Autoridades investigan a un comerciante de la comunidad de Rincón, tras registrarse cinco denuncias relacionadas con presuntos hechos contra menores, mientras continúa el proceso judicial y análisis de evidencias.
Un comerciante propietario del colmado “Lorenzo”, ubicado en la comunidad de Rincón, provincia La Vega, enfrenta una investigación judicial por presuntos hechos inapropiados denunciados por familiares de varios menores.
El proceso comenzó luego de que las autoridades recibieran tres denuncias iniciales vinculadas al caso.
Con el avance de las pesquisas surgieron dos reportes adicionales, elevando a cinco el número total de menores involucrados.
De acuerdo con la información disponible, el mayor de los niños identificados en el expediente tiene 11 años.
Las autoridades mantienen la investigación abierta mientras continúan revisando pruebas y testimonios.
El caso se fortaleció tras un allanamiento realizado por la Subdirección Central de Investigación Criminal (DICRIM) en coordinación con el Ministerio Público, durante el cual fue incautado el teléfono móvil del sospechoso.
Ese dispositivo es considerado una pieza importante dentro del expediente, ya que podría contener información relevante para esclarecer los hechos denunciados en el proceso judicial.
Según el representante legal de los menores, en el teléfono habrían sido localizados registros que podrían documentar comportamientos inapropiados, aunque estos elementos aún deben ser evaluados mediante análisis periciales especializados.

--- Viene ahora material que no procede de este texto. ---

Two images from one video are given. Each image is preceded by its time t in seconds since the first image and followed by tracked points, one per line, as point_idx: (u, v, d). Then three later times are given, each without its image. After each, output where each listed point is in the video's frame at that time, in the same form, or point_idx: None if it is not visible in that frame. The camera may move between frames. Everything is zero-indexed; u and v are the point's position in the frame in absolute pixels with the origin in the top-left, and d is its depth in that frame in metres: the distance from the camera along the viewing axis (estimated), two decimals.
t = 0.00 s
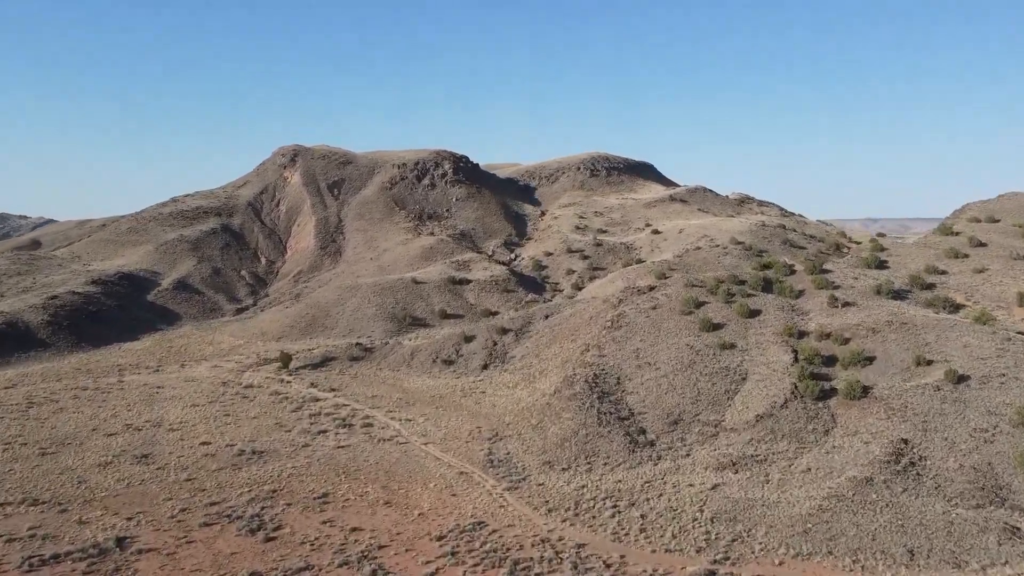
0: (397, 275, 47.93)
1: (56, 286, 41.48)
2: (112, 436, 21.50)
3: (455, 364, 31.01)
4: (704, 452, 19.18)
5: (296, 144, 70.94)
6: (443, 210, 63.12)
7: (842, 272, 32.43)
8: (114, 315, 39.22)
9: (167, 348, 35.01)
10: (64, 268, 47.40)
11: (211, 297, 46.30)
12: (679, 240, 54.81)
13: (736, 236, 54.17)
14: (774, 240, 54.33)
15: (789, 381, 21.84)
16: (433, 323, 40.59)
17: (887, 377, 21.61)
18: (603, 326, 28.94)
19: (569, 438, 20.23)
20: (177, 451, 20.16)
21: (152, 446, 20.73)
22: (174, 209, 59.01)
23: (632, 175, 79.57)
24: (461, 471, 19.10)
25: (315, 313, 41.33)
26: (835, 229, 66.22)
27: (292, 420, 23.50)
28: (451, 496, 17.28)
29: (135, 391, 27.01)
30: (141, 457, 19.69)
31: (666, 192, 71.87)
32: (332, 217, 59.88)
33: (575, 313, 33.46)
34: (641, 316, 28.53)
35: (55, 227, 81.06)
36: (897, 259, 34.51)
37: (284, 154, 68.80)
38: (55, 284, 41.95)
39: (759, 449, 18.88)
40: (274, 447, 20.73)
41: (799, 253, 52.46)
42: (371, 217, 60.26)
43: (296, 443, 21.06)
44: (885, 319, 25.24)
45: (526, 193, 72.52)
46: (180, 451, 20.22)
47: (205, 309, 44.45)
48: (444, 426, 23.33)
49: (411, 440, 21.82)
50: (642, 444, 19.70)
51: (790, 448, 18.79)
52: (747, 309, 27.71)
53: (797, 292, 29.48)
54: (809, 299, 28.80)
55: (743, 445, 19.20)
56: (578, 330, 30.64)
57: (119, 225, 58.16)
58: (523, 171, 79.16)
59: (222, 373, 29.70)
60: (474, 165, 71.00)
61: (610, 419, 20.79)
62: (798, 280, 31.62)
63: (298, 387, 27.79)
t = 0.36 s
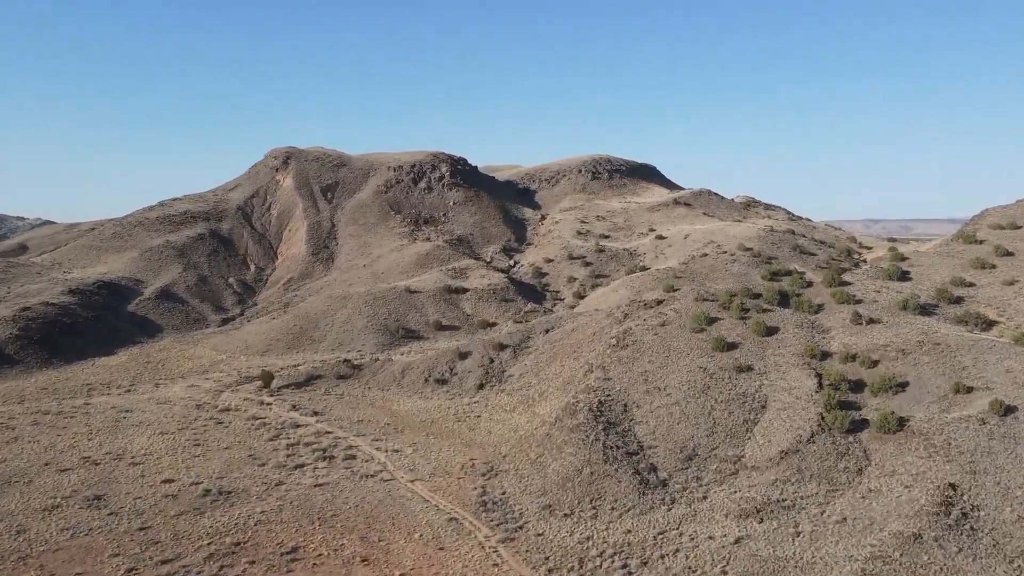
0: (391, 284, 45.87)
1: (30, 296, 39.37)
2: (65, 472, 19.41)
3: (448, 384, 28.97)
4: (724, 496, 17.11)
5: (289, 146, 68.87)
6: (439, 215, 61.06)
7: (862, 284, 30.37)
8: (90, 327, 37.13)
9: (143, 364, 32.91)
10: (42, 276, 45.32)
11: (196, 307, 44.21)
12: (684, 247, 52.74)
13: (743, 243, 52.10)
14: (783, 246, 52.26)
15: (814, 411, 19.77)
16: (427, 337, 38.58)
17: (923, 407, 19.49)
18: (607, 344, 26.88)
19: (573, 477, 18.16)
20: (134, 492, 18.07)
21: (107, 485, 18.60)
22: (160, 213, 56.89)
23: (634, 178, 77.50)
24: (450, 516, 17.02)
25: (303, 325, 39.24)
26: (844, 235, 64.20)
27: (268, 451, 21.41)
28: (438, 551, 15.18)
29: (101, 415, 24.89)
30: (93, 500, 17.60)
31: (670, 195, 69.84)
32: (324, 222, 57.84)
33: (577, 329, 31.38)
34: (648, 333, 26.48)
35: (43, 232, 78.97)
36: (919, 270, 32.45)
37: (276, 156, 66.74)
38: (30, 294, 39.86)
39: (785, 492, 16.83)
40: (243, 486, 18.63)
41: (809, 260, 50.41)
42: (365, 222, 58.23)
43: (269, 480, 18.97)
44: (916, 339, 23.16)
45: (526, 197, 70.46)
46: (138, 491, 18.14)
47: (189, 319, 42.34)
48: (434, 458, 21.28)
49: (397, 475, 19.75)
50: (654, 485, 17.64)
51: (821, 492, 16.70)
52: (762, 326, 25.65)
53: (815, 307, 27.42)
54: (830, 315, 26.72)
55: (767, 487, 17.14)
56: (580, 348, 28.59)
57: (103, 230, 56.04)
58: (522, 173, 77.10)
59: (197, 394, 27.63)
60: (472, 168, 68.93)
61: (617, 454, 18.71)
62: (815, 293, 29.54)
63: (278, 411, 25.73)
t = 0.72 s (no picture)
0: (384, 293, 44.00)
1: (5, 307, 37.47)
2: (13, 514, 17.54)
3: (441, 405, 27.04)
4: (746, 548, 15.22)
5: (283, 148, 66.99)
6: (436, 219, 59.19)
7: (884, 297, 28.45)
8: (66, 340, 35.27)
9: (118, 381, 31.01)
10: (21, 284, 43.42)
11: (181, 317, 42.33)
12: (689, 254, 50.88)
13: (751, 249, 50.22)
14: (792, 253, 50.38)
15: (842, 445, 17.89)
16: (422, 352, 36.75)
17: (964, 442, 17.56)
18: (612, 365, 24.98)
19: (576, 523, 16.28)
20: (86, 539, 16.19)
21: (57, 530, 16.69)
22: (148, 218, 55.04)
23: (637, 180, 75.63)
24: (438, 570, 15.14)
25: (291, 336, 37.37)
26: (854, 240, 62.31)
27: (240, 486, 19.51)
28: None
29: (64, 442, 23.00)
30: (39, 549, 15.73)
31: (673, 199, 67.95)
32: (317, 227, 55.95)
33: (579, 345, 29.49)
34: (656, 352, 24.58)
35: (31, 236, 77.14)
36: (942, 282, 30.54)
37: (269, 158, 64.87)
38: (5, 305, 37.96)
39: (816, 543, 14.99)
40: (209, 530, 16.74)
41: (819, 268, 48.52)
42: (359, 227, 56.36)
43: (238, 524, 17.07)
44: (949, 361, 21.26)
45: (526, 200, 68.58)
46: (91, 539, 16.24)
47: (172, 330, 40.48)
48: (422, 493, 19.38)
49: (381, 516, 17.85)
50: (666, 533, 15.80)
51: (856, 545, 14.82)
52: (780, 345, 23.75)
53: (836, 324, 25.52)
54: (851, 333, 24.81)
55: (794, 537, 15.30)
56: (583, 368, 26.68)
57: (88, 235, 54.15)
58: (522, 176, 75.24)
59: (172, 417, 25.74)
60: (470, 170, 67.05)
61: (625, 496, 16.84)
62: (834, 307, 27.64)
63: (257, 437, 23.82)
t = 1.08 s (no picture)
0: (376, 304, 41.91)
1: None
2: None
3: (432, 432, 24.93)
4: None
5: (274, 150, 64.88)
6: (432, 225, 57.09)
7: (911, 314, 26.34)
8: (34, 358, 33.12)
9: (87, 403, 28.89)
10: None
11: (161, 330, 40.21)
12: (695, 262, 48.78)
13: (760, 257, 48.11)
14: (803, 262, 48.28)
15: (882, 494, 15.76)
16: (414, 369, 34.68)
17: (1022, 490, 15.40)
18: (618, 392, 22.87)
19: None
20: None
21: None
22: (132, 223, 52.95)
23: (640, 184, 73.51)
24: None
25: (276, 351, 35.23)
26: (864, 246, 60.26)
27: (202, 536, 17.37)
28: None
29: (14, 479, 20.86)
30: None
31: (677, 203, 65.86)
32: (308, 233, 53.85)
33: (582, 366, 27.39)
34: (666, 378, 22.46)
35: (17, 240, 75.03)
36: (972, 297, 28.40)
37: (259, 161, 62.76)
38: None
39: None
40: None
41: (832, 277, 46.45)
42: (352, 233, 54.25)
43: None
44: (994, 391, 19.10)
45: (525, 205, 66.48)
46: None
47: (152, 344, 38.36)
48: (406, 543, 17.25)
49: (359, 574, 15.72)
50: None
51: None
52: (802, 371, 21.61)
53: (862, 347, 23.43)
54: (880, 357, 22.70)
55: None
56: (585, 393, 24.55)
57: (70, 241, 52.03)
58: (521, 179, 73.13)
59: (138, 447, 23.62)
60: (468, 174, 64.94)
61: (636, 556, 14.94)
62: (858, 326, 25.50)
63: (228, 471, 21.70)
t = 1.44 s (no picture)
0: (368, 317, 39.87)
1: None
2: None
3: (422, 465, 22.89)
4: None
5: (266, 153, 62.84)
6: (428, 231, 55.05)
7: (942, 334, 24.29)
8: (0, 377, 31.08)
9: (52, 429, 26.82)
10: None
11: (141, 344, 38.15)
12: (702, 271, 46.73)
13: (770, 266, 46.05)
14: (815, 271, 46.23)
15: (933, 558, 13.76)
16: (407, 388, 32.65)
17: None
18: (625, 423, 20.83)
19: None
20: None
21: None
22: (116, 230, 50.94)
23: (643, 187, 71.46)
24: None
25: (260, 368, 33.14)
26: (875, 253, 58.28)
27: None
28: None
29: None
30: None
31: (682, 208, 63.79)
32: (299, 240, 51.81)
33: (585, 390, 25.34)
34: (679, 410, 20.41)
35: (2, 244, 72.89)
36: (1006, 313, 26.32)
37: (250, 164, 60.74)
38: None
39: None
40: None
41: (845, 286, 44.42)
42: (344, 240, 52.22)
43: None
44: None
45: (525, 210, 64.44)
46: None
47: (130, 359, 36.31)
48: None
49: None
50: None
51: None
52: (830, 402, 19.51)
53: (892, 373, 21.37)
54: (913, 386, 20.62)
55: None
56: (589, 422, 22.49)
57: (51, 248, 49.96)
58: (521, 182, 71.04)
59: (100, 482, 21.56)
60: (466, 178, 62.90)
61: None
62: (885, 349, 23.43)
63: (195, 513, 19.66)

Las autoridades indicaron que este tipo de evidencias digitales requiere revisiones técnicas detalladas antes de ser incorporadas formalmente al expediente judicial que se desarrolla en la jurisdicción correspondiente.
Como parte de la investigación, se realizaron entrevistas anticipadas a los menores en una Cámara Gesell, un espacio diseñado para tomar testimonios en condiciones que protegen el bienestar emocional de niños y adolescentes.
En esas sesiones participaron psicólogos especializados, fiscales y personal judicial. El objetivo fue recoger las declaraciones de los menores sin generar situaciones que puedan afectar su estabilidad emocional.
Durante esas entrevistas, algunos de los niños habrían mencionado la existencia de otros posibles casos, lo que permitió identificar las dos denuncias adicionales integradas posteriormente al expediente.
El anticipo de prueba es una herramienta legal que permite preservar estos testimonios para las etapas posteriores del proceso judicial, evitando que los menores deban repetir sus declaraciones múltiples veces.
En la audiencia de medidas de coerción, el Ministerio Público solicitó inicialmente tres meses de prisión preventiva contra el imputado mientras continuaban las investigaciones correspondientes.
Sin embargo, la representación legal de los menores solicitó que el caso fuera declarado de tramitación compleja, citando los artículos 376 y 377 del Código Procesal Penal dominicano.
El tribunal acogió la solicitud y dispuso una medida de prisión preventiva “18 meses de prisión preventiva“, el plazo máximo contemplado para procesos clasificados como complejos dentro del sistema judicial dominicano.
Actualmente el expediente permanece bajo investigación activa del Ministerio Público, que continúa revisando pruebas materiales, testimonios y evidencias digitales recopiladas durante el proceso.